== Task instructions ==
Select and copy every line of the records that contains the string "COMUNICADO", treating uppercase and lowercase letters as different.

◆ ◆ ◆

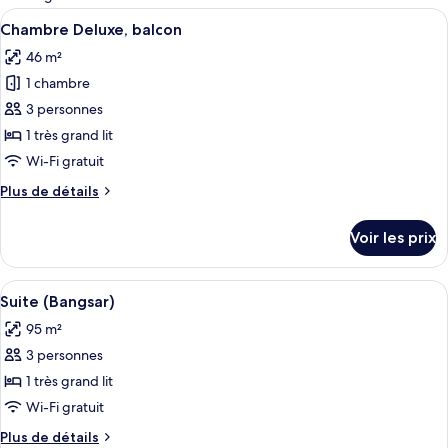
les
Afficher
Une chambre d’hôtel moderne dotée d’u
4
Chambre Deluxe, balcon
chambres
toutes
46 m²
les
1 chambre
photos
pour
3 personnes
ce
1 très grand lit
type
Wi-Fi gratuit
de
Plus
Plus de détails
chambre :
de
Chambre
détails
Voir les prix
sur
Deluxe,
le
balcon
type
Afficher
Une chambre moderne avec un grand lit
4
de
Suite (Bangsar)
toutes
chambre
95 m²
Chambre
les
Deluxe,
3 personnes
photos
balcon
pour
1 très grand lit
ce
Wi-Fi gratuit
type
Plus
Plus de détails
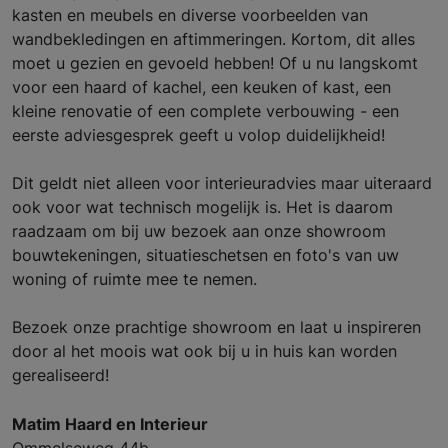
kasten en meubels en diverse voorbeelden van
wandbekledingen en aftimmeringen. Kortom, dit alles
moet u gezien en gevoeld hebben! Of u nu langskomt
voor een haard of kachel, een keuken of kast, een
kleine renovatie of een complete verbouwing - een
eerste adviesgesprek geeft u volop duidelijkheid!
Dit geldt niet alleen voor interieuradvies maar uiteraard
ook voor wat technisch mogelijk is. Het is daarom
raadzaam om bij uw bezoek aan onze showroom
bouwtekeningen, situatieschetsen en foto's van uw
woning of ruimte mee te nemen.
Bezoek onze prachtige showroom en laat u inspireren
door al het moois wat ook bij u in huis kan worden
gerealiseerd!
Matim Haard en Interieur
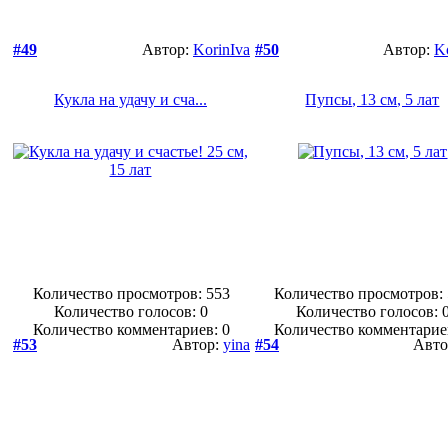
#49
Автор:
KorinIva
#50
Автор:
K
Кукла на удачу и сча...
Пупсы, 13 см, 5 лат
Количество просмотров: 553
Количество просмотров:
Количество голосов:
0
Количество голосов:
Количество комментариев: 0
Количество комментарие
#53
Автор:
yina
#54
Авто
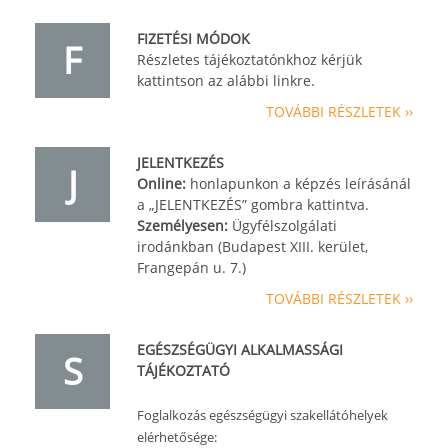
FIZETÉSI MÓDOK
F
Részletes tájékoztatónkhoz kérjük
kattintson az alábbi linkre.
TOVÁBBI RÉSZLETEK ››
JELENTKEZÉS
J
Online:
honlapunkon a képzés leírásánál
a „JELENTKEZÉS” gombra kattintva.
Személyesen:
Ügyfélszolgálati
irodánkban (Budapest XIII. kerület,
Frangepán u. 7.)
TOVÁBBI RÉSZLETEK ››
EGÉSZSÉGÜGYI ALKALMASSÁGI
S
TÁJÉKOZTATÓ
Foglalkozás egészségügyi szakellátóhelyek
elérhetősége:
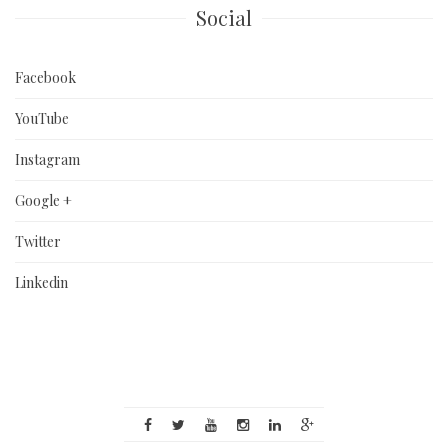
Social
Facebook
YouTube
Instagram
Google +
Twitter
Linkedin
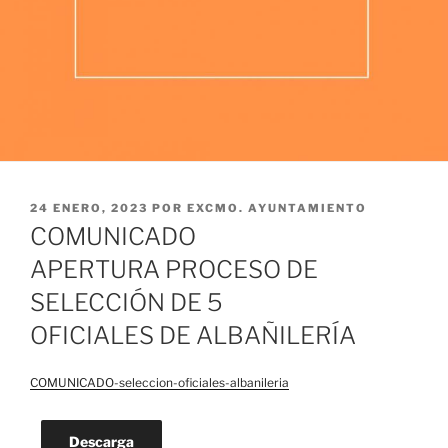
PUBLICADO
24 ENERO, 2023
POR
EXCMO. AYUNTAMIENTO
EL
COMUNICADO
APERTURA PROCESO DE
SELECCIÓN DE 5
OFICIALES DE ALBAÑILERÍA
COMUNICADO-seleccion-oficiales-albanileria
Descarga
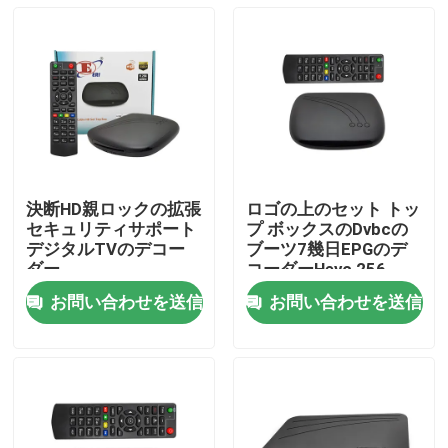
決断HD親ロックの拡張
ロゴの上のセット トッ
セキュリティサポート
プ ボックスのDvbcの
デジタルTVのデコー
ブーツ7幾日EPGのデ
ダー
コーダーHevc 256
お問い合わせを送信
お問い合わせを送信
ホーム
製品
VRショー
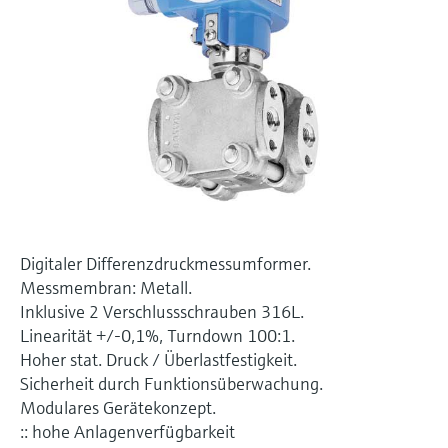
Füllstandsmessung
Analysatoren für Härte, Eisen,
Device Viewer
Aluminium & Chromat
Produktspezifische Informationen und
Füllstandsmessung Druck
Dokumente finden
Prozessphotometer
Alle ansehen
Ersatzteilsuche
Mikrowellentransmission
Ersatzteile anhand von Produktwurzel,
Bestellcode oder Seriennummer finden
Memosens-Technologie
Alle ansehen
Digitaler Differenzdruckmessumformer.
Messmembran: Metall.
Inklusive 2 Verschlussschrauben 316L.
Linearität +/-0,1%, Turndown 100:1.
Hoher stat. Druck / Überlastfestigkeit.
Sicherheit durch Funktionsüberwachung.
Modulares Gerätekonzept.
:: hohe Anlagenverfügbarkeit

◆ ◆ ◆

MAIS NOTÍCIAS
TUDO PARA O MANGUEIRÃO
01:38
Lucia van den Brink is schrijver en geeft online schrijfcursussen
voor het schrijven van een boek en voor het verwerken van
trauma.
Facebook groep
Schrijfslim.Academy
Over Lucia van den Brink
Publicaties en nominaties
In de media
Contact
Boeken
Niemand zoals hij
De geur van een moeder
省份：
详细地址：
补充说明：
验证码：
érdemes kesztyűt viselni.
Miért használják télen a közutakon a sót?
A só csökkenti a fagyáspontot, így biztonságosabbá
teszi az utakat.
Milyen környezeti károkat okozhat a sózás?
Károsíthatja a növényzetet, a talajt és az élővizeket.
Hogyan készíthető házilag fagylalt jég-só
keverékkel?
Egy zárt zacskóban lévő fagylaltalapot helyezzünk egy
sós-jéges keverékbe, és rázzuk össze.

◆ ◆ ◆

== Solution to this exercise ==
COMUNICADO
COMUNICADO-seleccion-oficiales-albanileria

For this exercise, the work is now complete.